Keep every word the same. Repeat the records without their images.

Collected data
BEGIN

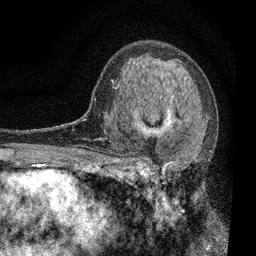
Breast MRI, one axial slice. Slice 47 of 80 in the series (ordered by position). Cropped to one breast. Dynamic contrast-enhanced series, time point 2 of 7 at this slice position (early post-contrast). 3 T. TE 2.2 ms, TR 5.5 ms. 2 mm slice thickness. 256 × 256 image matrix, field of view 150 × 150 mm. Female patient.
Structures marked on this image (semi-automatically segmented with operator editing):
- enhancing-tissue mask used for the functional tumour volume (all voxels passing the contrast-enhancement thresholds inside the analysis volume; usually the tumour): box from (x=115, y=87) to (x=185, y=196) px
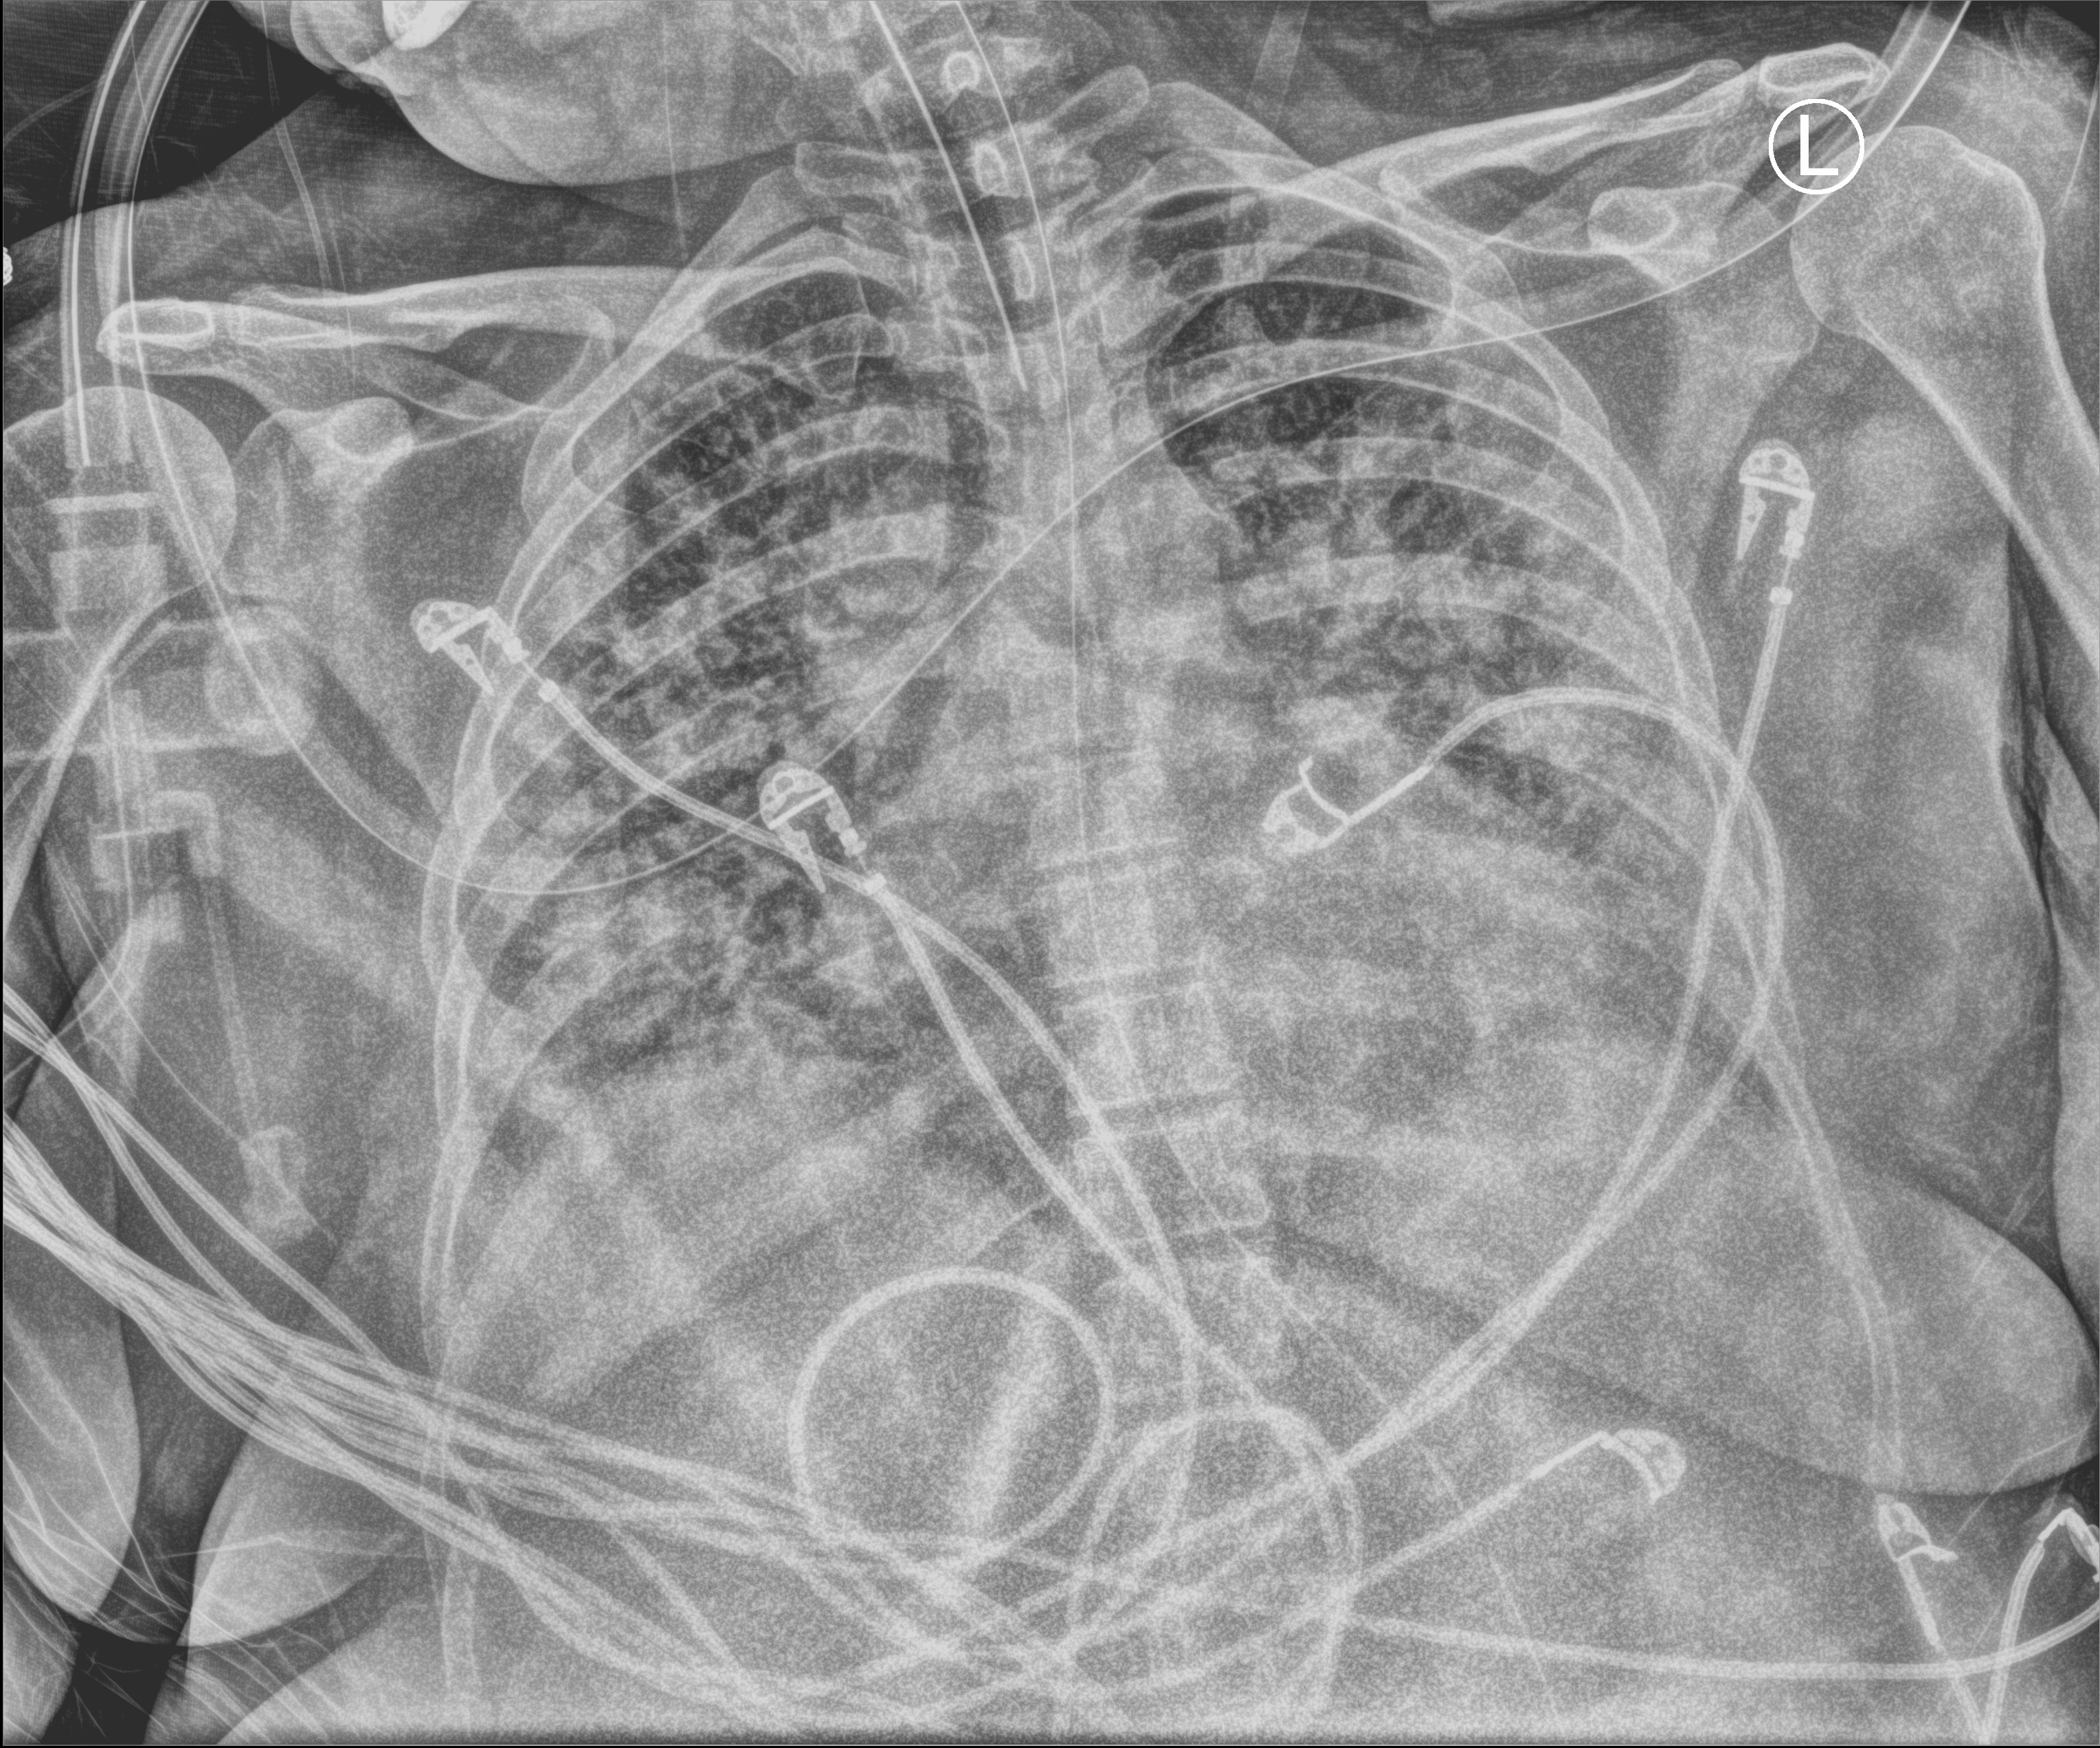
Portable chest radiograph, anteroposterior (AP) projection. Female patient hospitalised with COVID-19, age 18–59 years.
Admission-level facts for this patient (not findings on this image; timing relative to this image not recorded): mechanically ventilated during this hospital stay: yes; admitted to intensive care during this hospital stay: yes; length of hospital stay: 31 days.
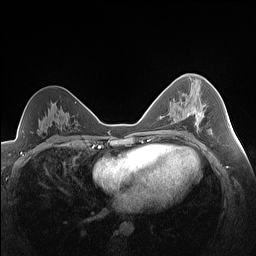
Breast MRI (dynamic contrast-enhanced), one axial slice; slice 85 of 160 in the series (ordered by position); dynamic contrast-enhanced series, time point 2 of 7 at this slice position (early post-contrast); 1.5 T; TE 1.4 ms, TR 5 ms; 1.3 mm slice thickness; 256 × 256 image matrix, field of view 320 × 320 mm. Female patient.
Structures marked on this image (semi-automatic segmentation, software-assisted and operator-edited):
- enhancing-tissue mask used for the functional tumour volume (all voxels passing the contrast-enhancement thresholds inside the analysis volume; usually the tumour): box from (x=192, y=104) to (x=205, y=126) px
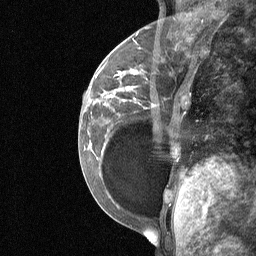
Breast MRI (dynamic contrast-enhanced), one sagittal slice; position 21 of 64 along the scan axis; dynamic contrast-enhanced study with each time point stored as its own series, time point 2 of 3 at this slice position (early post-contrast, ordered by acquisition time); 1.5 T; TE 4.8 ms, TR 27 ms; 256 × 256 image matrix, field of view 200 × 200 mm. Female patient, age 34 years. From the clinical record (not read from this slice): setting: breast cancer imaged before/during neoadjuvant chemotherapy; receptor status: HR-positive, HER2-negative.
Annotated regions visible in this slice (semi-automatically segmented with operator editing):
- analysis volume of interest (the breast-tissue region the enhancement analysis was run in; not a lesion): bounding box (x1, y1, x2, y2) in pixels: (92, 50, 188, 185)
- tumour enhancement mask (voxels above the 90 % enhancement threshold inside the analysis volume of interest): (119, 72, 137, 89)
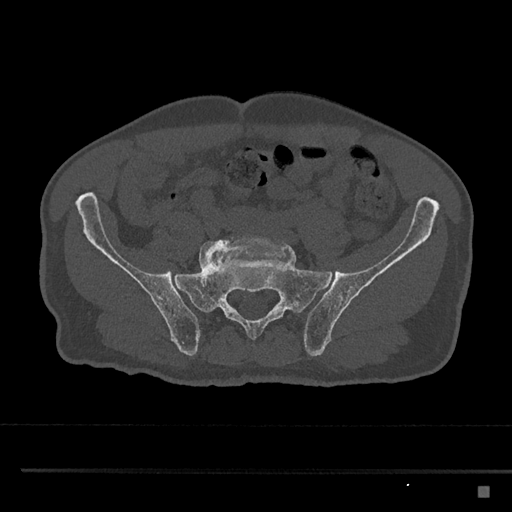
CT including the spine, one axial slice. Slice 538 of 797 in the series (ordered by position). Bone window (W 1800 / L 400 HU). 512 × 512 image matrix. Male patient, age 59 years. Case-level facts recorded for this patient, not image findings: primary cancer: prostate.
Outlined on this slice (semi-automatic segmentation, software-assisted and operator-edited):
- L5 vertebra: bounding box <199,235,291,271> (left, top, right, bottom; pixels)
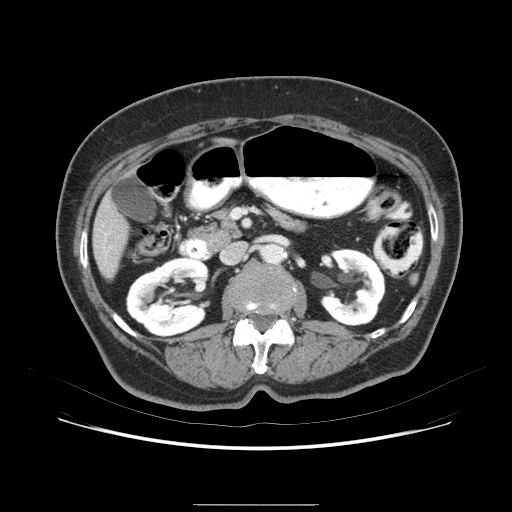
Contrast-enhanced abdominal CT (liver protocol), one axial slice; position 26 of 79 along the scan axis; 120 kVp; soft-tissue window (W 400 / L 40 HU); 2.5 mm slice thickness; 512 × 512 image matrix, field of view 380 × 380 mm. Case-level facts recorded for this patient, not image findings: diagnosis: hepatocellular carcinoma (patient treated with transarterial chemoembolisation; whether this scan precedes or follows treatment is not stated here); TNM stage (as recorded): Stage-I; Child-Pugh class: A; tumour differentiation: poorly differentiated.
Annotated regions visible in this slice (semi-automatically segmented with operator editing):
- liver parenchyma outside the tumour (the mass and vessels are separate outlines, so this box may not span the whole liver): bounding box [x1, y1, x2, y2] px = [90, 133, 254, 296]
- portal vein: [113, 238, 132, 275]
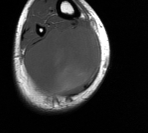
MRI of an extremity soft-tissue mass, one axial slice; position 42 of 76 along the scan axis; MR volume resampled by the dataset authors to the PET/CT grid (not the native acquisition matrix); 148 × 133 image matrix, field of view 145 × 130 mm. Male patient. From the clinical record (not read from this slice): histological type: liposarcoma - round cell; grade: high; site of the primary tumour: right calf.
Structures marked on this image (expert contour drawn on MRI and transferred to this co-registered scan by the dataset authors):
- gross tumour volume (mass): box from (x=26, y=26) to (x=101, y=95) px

END

Result of this exercise -
Breast MRI, one axial slice. Slice 47 of 80 in the series (ordered by position). Cropped to one breast. Dynamic contrast-enhanced series, time point 2 of 7 at this slice position (early post-contrast). 3 T. TE 2.2 ms, TR 5.5 ms. 2 mm slice thickness. 256 × 256 image matrix, field of view 150 × 150 mm. Female patient.
Structures marked on this image (semi-automatically segmented with operator editing):
- enhancing-tissue mask used for the functional tumour volume (all voxels passing the contrast-enhancement thresholds inside the analysis volume; usually the tumour): box from (x=115, y=87) to (x=185, y=196) px
Portable chest radiograph, anteroposterior (AP) projection. Female patient hospitalised with COVID-19, age 18–59 years.
Admission-level facts for this patient (not findings on this image; timing relative to this image not recorded): mechanically ventilated during this hospital stay: yes; admitted to intensive care during this hospital stay: yes; length of hospital stay: 31 days.
Breast MRI (dynamic contrast-enhanced), one axial slice; slice 85 of 160 in the series (ordered by position); dynamic contrast-enhanced series, time point 2 of 7 at this slice position (early post-contrast); 1.5 T; TE 1.4 ms, TR 5 ms; 1.3 mm slice thickness; 256 × 256 image matrix, field of view 320 × 320 mm. Female patient.
Structures marked on this image (semi-automatic segmentation, software-assisted and operator-edited):
- enhancing-tissue mask used for the functional tumour volume (all voxels passing the contrast-enhancement thresholds inside the analysis volume; usually the tumour): box from (x=192, y=104) to (x=205, y=126) px
Breast MRI (dynamic contrast-enhanced), one sagittal slice; position 21 of 64 along the scan axis; dynamic contrast-enhanced study with each time point stored as its own series, time point 2 of 3 at this slice position (early post-contrast, ordered by acquisition time); 1.5 T; TE 4.8 ms, TR 27 ms; 256 × 256 image matrix, field of view 200 × 200 mm. Female patient, age 34 years. From the clinical record (not read from this slice): setting: breast cancer imaged before/during neoadjuvant chemotherapy; receptor status: HR-positive, HER2-negative.
Annotated regions visible in this slice (semi-automatically segmented with operator editing):
- analysis volume of interest (the breast-tissue region the enhancement analysis was run in; not a lesion): bounding box (x1, y1, x2, y2) in pixels: (92, 50, 188, 185)
- tumour enhancement mask (voxels above the 90 % enhancement threshold inside the analysis volume of interest): (119, 72, 137, 89)
CT including the spine, one axial slice. Slice 538 of 797 in the series (ordered by position). Bone window (W 1800 / L 400 HU). 512 × 512 image matrix. Male patient, age 59 years. Case-level facts recorded for this patient, not image findings: primary cancer: prostate.
Outlined on this slice (semi-automatic segmentation, software-assisted and operator-edited):
- L5 vertebra: bounding box <199,235,291,271> (left, top, right, bottom; pixels)
Contrast-enhanced abdominal CT (liver protocol), one axial slice; position 26 of 79 along the scan axis; 120 kVp; soft-tissue window (W 400 / L 40 HU); 2.5 mm slice thickness; 512 × 512 image matrix, field of view 380 × 380 mm. Case-level facts recorded for this patient, not image findings: diagnosis: hepatocellular carcinoma (patient treated with transarterial chemoembolisation; whether this scan precedes or follows treatment is not stated here); TNM stage (as recorded): Stage-I; Child-Pugh class: A; tumour differentiation: poorly differentiated.
Annotated regions visible in this slice (semi-automatically segmented with operator editing):
- liver parenchyma outside the tumour (the mass and vessels are separate outlines, so this box may not span the whole liver): bounding box [x1, y1, x2, y2] px = [90, 133, 254, 296]
- portal vein: [113, 238, 132, 275]
MRI of an extremity soft-tissue mass, one axial slice; position 42 of 76 along the scan axis; MR volume resampled by the dataset authors to the PET/CT grid (not the native acquisition matrix); 148 × 133 image matrix, field of view 145 × 130 mm. Male patient. From the clinical record (not read from this slice): histological type: liposarcoma - round cell; grade: high; site of the primary tumour: right calf.
Structures marked on this image (expert contour drawn on MRI and transferred to this co-registered scan by the dataset authors):
- gross tumour volume (mass): box from (x=26, y=26) to (x=101, y=95) px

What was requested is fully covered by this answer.